**What to work on**
Among these entries, how many lines contain "direction"? Say the number and nothing else.

**Records provided**
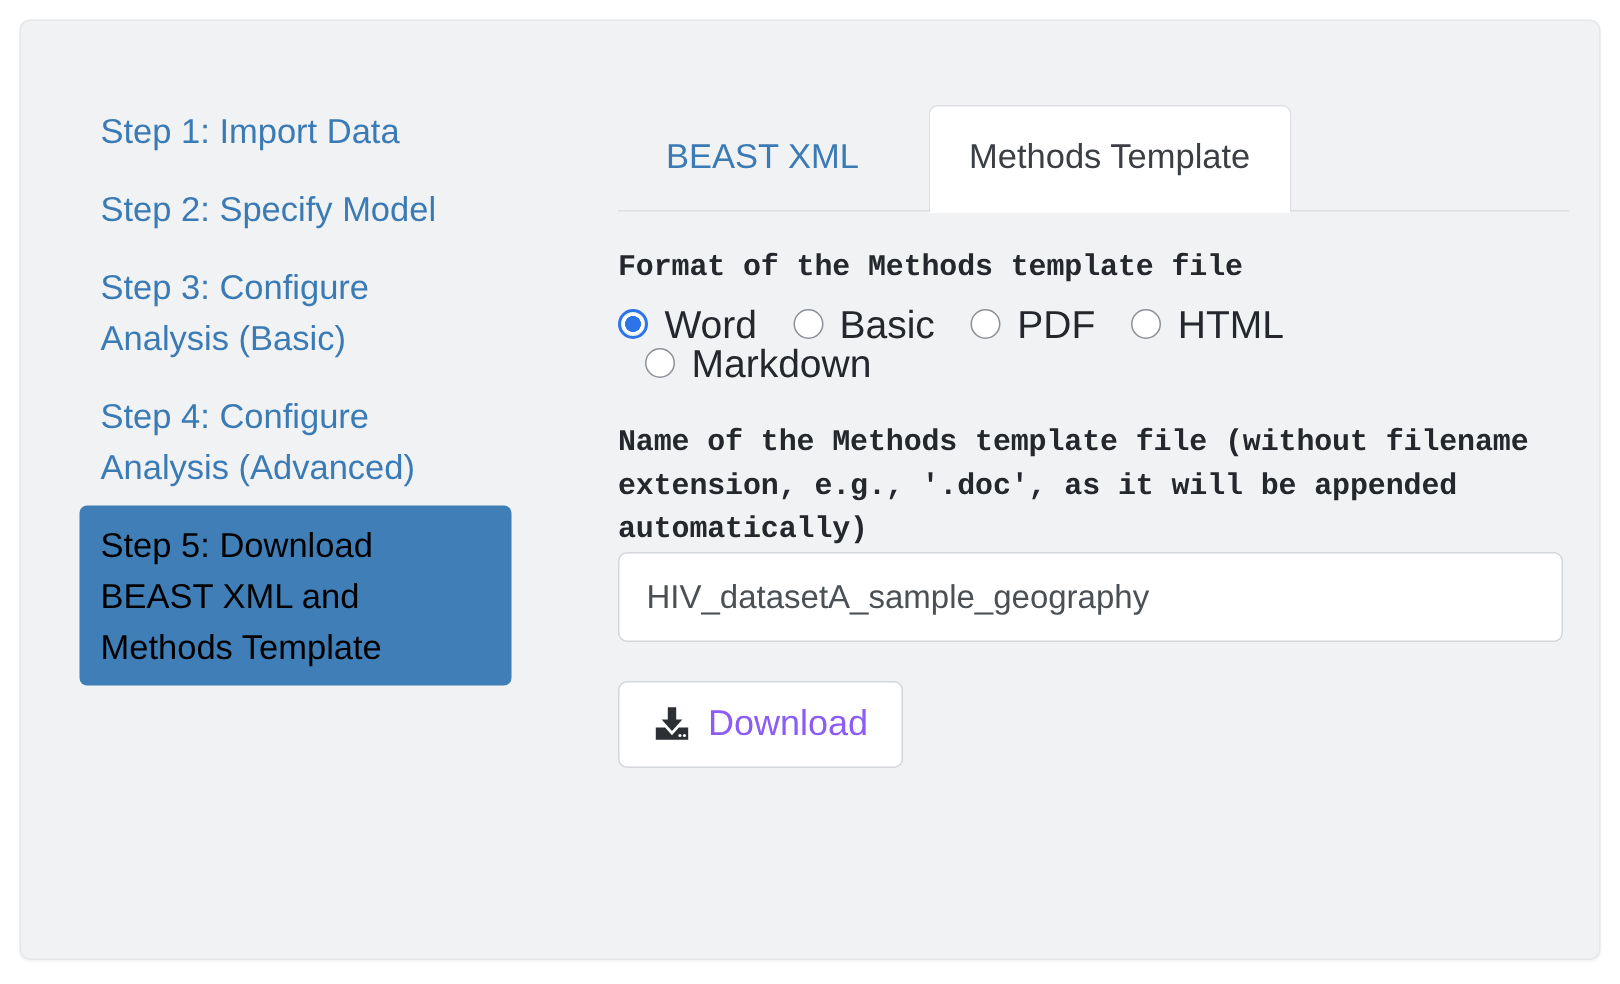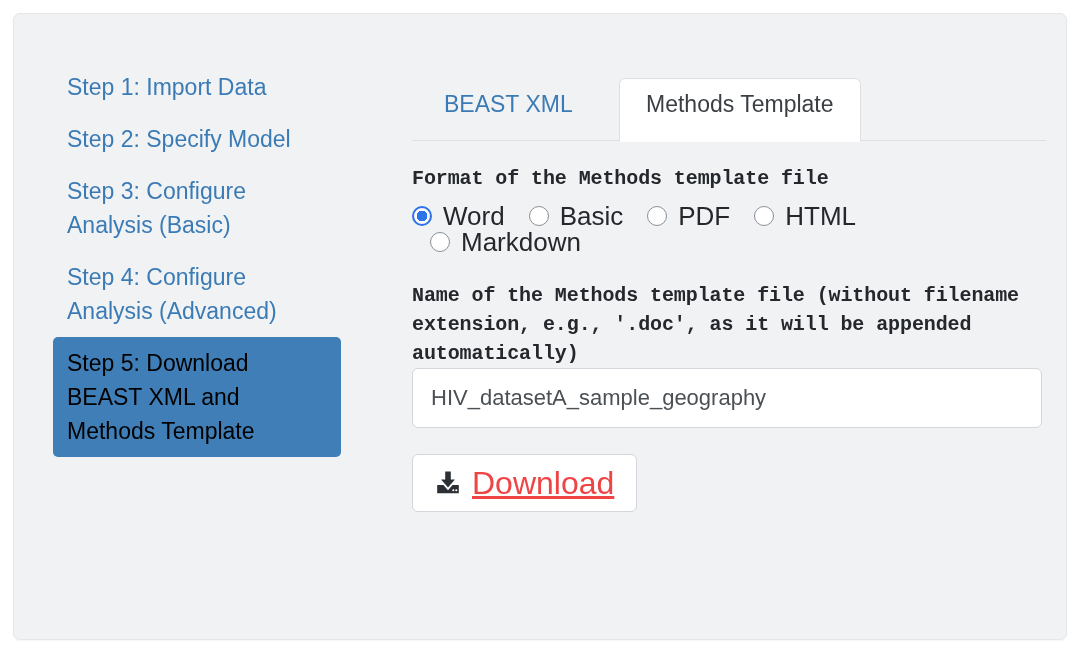--- a/index.html
+++ b/index.html
@@ -90,7 +90,7 @@
   .tab-active {
     left: 207px;
     color: #3b3f44;
-    padding: 14px 26px 25px 26px;
+    padding: 22px 26px 25px 26px;
     background: #ffffff;
     border: 1px solid #dddfe2;
     border-bottom-color: #ffffff;

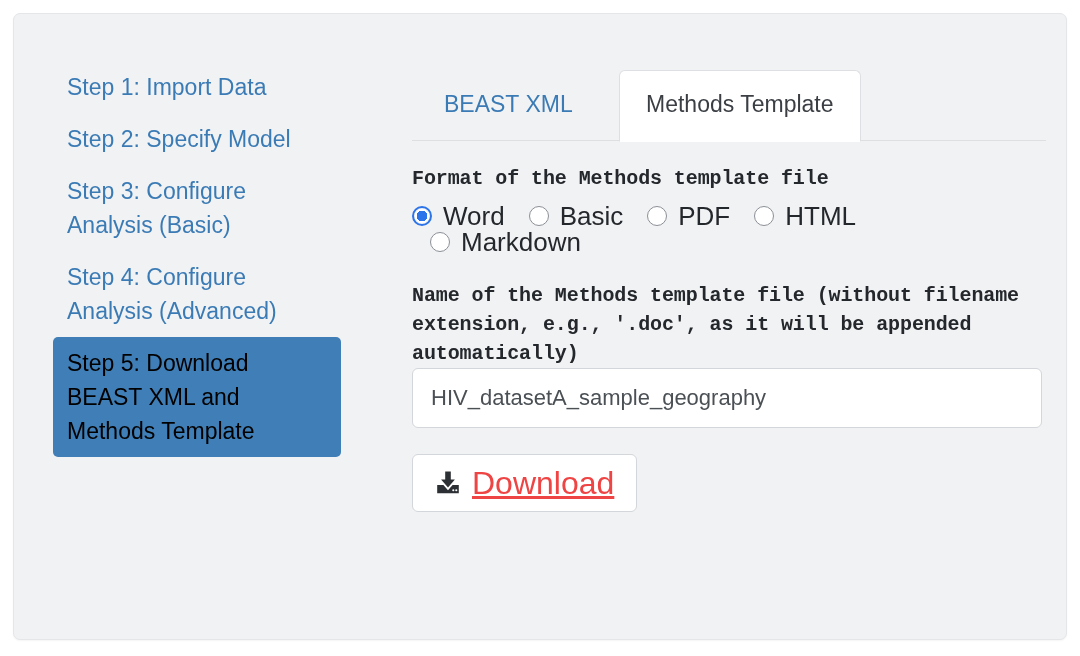--- a/index.html
+++ b/index.html
@@ -200,11 +200,10 @@
     display: block;
   }
   #download-label {
-    font-size: 32px;
-    color: #ef4444;
+    font-size: 24px;
+    color: #8b5cf6;
     margin-left: 11px;
     line-height: 1;
-    text-decoration: underline;
   }
 </style>
 </head>

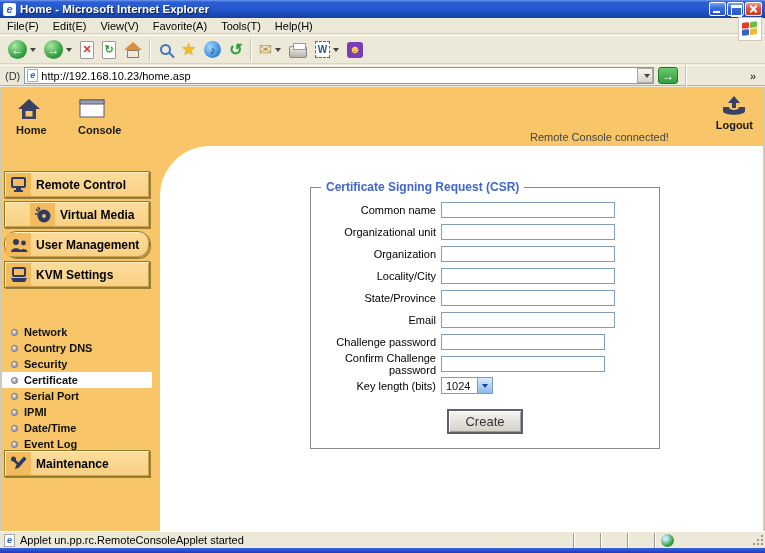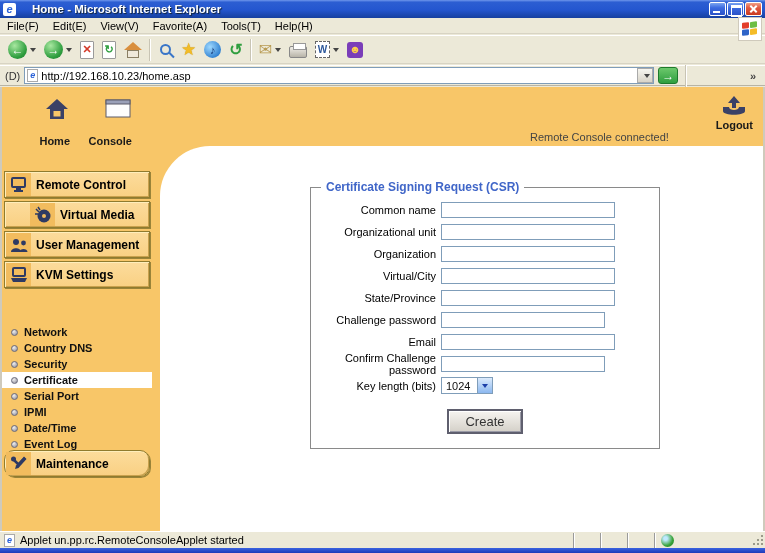--- a/index.html
+++ b/index.html
@@ -13,7 +13,7 @@
   .ieicon { width:13px; height:13px; background:#fff; border-radius:2px; display:flex;
     align-items:center; justify-content:center; color:#2a62d8; font-weight:bold;
     font-style:italic; font-size:11px; line-height:1; }
-  .title-text { color:#fff; font-weight:bold; font-size:11.5px; margin-left:16px;
+  .title-text { color:#fff; font-weight:bold; font-size:11.5px; margin-left:4px;
     text-shadow:1px 1px 1px #123; flex:1; white-space:nowrap; }
   .wbtn { width:17px; height:14px; border:1px solid #fff; border-radius:2px; margin-left:1px;
     background:linear-gradient(180deg,#7ba4f0,#3b6ae0 40%,#2a52c8); position:relative; }

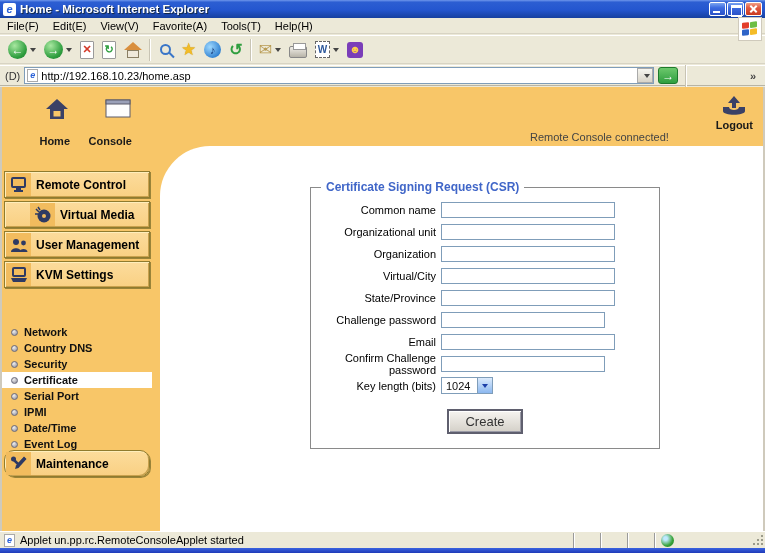--- a/index.html
+++ b/index.html
@@ -99,7 +99,7 @@
     border-top-left-radius:50px; }
 
   .banner-item { position:absolute; top:10px; width:54px; display:flex; flex-direction:column;
-    align-items:flex-end; gap:14px; }
+    align-items:flex-start; gap:3px; }
   .banner-label { font-size:11px; font-weight:bold; color:#1a1a1a; }
   .banner-status { position:absolute; top:44px; left:528px; font-size:11px; color:#444; white-space:nowrap; }
   .logout-item { position:absolute; top:8px; right:10px; display:flex; flex-direction:column;

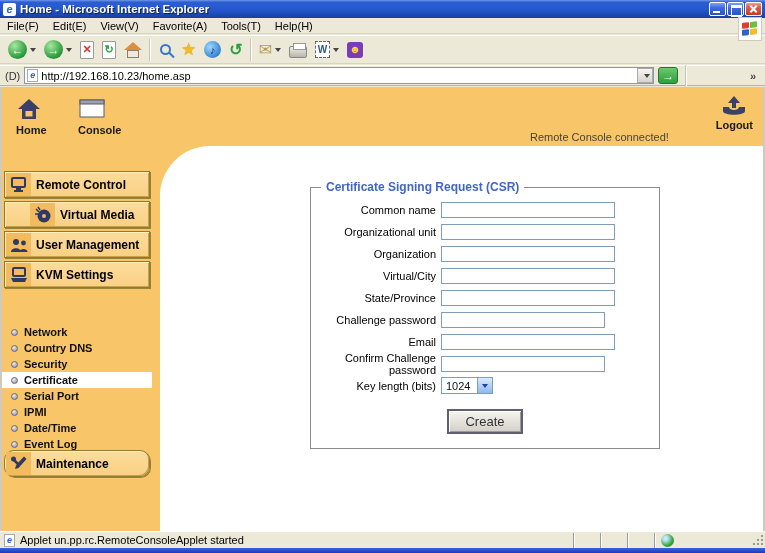--- a/index.html
+++ b/index.html
@@ -298,7 +298,7 @@
       </span>
       <span class="lbl">Virtual Media</span>
     </div>
-    <div class="sbtn" style="top:144px;">
+    <div class="sbtn" style="top:144px;border-radius:12px;">
       <span class="ic">
         <svg width="18" height="18" viewBox="0 0 18 18">
             <circle cx="6" cy="6" r="3" fill="#2e3a63"></circle>

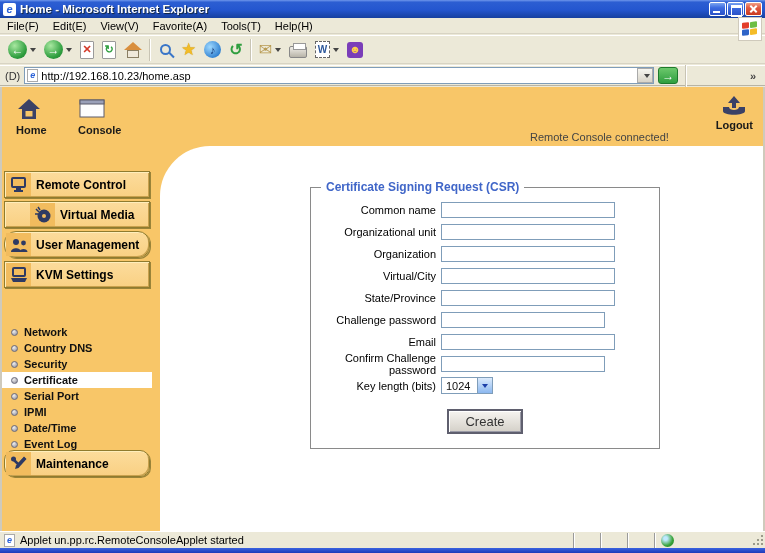--- a/index.html
+++ b/index.html
@@ -379,7 +379,7 @@
           <input class="fld" value="" style="">
         </div>
         <div class="frow">
-          <span class="flabel">Virtual/City</span>
+          <span class="flabel">Locality/City</span>
           <input class="fld" value="" style="">
         </div>
         <div class="frow">

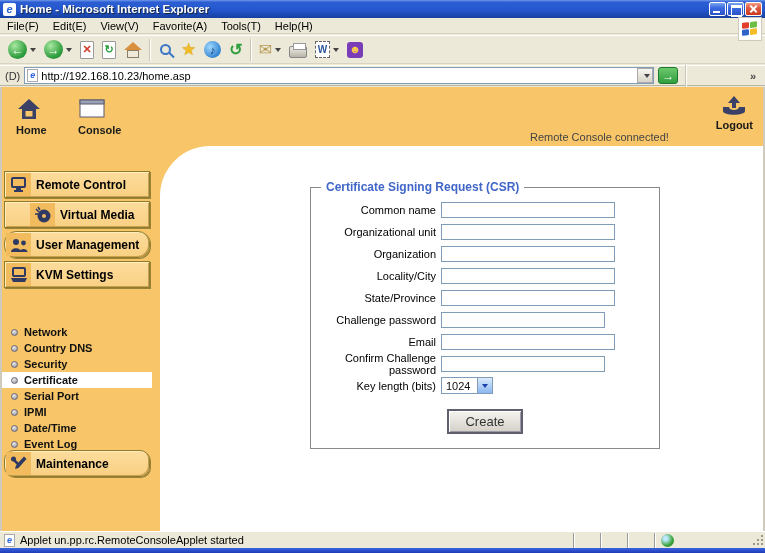--- a/index.html
+++ b/index.html
@@ -387,12 +387,12 @@
           <input class="fld" value="" style="">
         </div>
         <div class="frow">
+          <span class="flabel">Email</span>
+          <input class="fld" value="" style="">
+        </div>
+        <div class="frow">
           <span class="flabel">Challenge password</span>
           <input class="fld short" value="" style="">
-        </div>
-        <div class="frow">
-          <span class="flabel">Email</span>
-          <input class="fld" value="" style="">
         </div>
         <div class="frow">
           <span class="flabel">Confirm Challenge password</span>

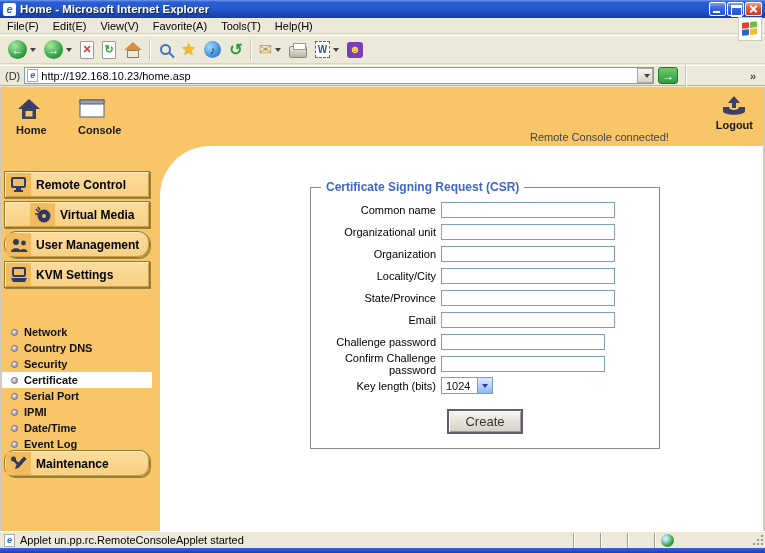--- a/index.html
+++ b/index.html
@@ -352,7 +352,7 @@
       <span>Event Log</span>
     </div>
 
-    <div class="sbtn" style="top:363px;border-radius:10px;">
+    <div class="sbtn" style="top:363px;">
       <span class="ic">
         <svg width="18" height="18" viewBox="0 0 18 18">
             <path d="M3 4l6 6M15 3 8 10" stroke="#2e3a63" stroke-width="2.5"></path>

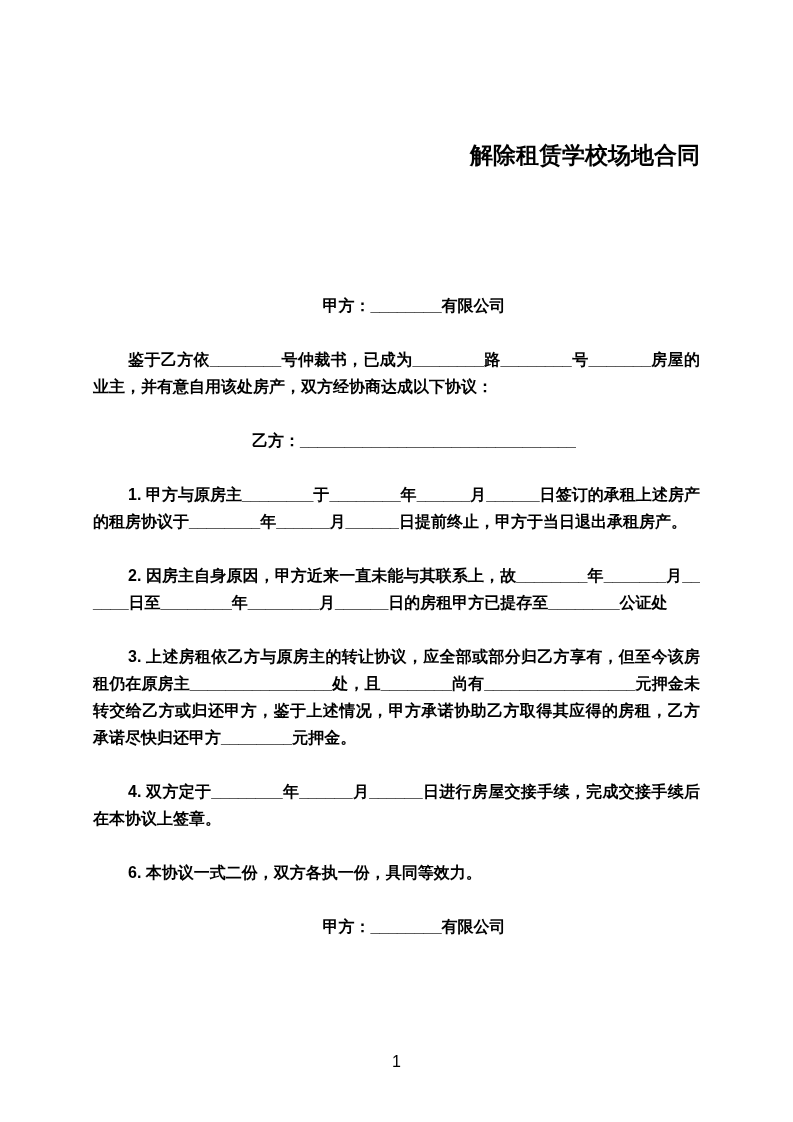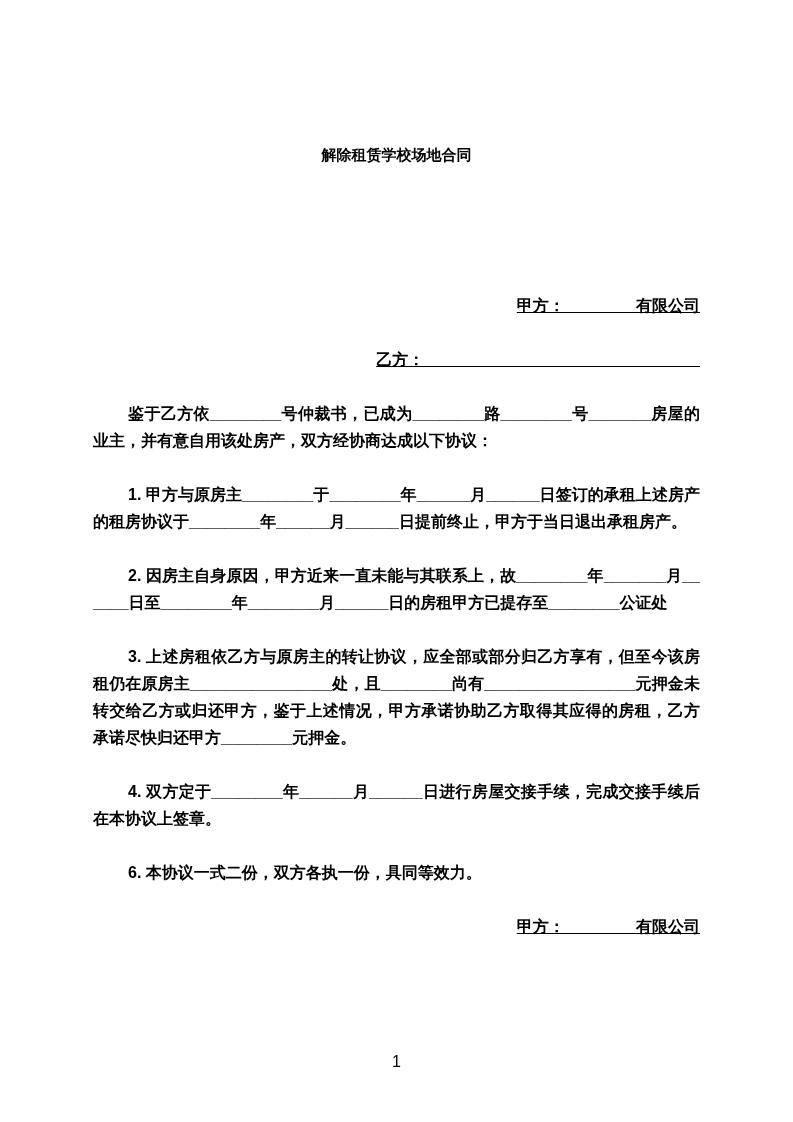--- a/index.html
+++ b/index.html
@@ -20,8 +20,8 @@
   }
   .doc-title {
     margin: 0 0 120px 0;
-    text-align: center;
-    font-size: 15px;
+    text-align: right;
+    font-size: 23px;
     line-height: 34px;
     font-weight: bold;
   }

**Answer space**
2